Using Computers to Change What People Think and Do: Insights into Captology
B.J. Fogg, Stanford CSLI
Seminar on People, Computers, and Design
Stanford University February 14, 2003
The U.S. Army and Amazon.com are both using interactive technology to change people's beliefs and behaviors. They are not alone. With each passing month, more organizations are using the power of computing to influence what people think and do. Whether we like it or not, machines are becoming increasingly adept at influencing humans.
One goal in captology is creating insight into how computing products, from websites to mobile phone software, can be designed to change attitudes and behaviors. By understanding captology we can harness this power for pro-social outcomes, such as promoting health, education, empathy, and civic involvement. However, because persuasive technology can be used for undesirable ends, an understanding of captology can also help us protect ourselves and our children from unwanted computer-based influence.

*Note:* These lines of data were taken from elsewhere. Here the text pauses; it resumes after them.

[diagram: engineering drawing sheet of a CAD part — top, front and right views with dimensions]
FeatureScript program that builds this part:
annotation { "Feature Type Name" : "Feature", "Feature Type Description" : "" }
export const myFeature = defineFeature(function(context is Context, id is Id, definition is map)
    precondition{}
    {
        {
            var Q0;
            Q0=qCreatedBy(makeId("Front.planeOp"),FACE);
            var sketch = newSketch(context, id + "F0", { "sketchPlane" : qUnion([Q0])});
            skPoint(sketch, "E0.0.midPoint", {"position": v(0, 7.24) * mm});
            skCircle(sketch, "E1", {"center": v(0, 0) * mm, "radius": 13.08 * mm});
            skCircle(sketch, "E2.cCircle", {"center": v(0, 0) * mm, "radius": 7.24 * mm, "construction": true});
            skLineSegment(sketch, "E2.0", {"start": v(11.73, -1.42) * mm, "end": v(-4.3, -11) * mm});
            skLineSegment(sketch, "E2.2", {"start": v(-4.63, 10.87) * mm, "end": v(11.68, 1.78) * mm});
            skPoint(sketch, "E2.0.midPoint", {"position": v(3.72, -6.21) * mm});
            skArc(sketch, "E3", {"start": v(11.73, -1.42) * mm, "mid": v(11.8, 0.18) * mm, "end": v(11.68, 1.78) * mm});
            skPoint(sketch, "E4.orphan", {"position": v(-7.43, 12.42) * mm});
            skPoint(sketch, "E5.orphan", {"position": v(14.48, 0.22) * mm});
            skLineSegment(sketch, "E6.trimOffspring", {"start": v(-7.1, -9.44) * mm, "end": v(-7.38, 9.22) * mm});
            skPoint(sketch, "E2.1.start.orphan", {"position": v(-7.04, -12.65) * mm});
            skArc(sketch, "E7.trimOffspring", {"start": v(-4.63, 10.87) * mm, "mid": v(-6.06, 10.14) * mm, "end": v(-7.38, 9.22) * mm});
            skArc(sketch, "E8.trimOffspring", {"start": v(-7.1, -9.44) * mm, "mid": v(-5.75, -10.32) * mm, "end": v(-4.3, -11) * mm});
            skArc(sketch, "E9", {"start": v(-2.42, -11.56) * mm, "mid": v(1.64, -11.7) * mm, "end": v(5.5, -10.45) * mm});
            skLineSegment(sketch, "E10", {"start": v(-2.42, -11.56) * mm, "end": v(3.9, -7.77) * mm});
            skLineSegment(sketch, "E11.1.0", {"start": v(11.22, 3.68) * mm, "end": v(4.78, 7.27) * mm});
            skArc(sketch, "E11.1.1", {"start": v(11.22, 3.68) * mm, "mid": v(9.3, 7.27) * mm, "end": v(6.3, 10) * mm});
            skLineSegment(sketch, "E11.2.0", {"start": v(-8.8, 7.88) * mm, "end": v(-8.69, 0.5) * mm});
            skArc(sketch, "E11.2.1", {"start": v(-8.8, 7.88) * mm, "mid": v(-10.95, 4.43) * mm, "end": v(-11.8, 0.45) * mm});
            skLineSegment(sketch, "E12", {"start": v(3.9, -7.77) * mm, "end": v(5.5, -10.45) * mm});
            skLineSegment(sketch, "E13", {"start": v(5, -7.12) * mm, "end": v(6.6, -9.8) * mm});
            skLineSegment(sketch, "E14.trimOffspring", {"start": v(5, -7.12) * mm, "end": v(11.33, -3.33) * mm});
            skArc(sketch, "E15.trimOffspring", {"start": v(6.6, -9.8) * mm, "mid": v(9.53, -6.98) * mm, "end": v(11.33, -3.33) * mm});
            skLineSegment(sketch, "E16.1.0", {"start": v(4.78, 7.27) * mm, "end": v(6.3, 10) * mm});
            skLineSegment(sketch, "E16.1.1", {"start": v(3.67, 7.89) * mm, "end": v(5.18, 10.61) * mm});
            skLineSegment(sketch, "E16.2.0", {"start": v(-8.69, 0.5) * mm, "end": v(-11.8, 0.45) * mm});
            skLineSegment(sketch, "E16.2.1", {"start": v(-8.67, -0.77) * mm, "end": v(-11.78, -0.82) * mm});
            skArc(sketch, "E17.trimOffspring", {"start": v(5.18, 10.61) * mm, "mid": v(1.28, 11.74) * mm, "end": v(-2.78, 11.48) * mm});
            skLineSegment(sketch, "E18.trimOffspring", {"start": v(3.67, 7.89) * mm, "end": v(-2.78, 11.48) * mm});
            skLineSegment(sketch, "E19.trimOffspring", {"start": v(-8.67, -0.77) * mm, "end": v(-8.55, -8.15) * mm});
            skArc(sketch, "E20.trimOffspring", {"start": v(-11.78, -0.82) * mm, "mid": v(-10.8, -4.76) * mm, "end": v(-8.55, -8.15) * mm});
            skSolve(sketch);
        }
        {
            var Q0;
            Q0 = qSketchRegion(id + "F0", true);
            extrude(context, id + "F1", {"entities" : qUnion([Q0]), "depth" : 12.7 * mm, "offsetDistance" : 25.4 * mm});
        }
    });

In this talk I will explain key concepts in captology, demonstrate examples of persuasive technology products, and outline some principles that give interactive experiences the ability to motivate and persuade.
B.J. Fogg directs research and design at the Stanford Persuasive Technology Lab (captology.stanford.edu). An experimental psychologist, BJ also teaches in the Computer Science Department and the School of Education. Outside Stanford university BJ runs Grapevine Strategy, a consulting firm that helps clients create innovative and effective user experiences by leveraging principles from captology. He holds seven patents, and his work has been featured in The New York Times, Business 2.0, and The Wall Street Journal (www.bjfogg.info).
BJ is the author of a recently published book: "Persuasive Technology: Using Computer to Change What We Think and Do" (www.persuasivetech.info).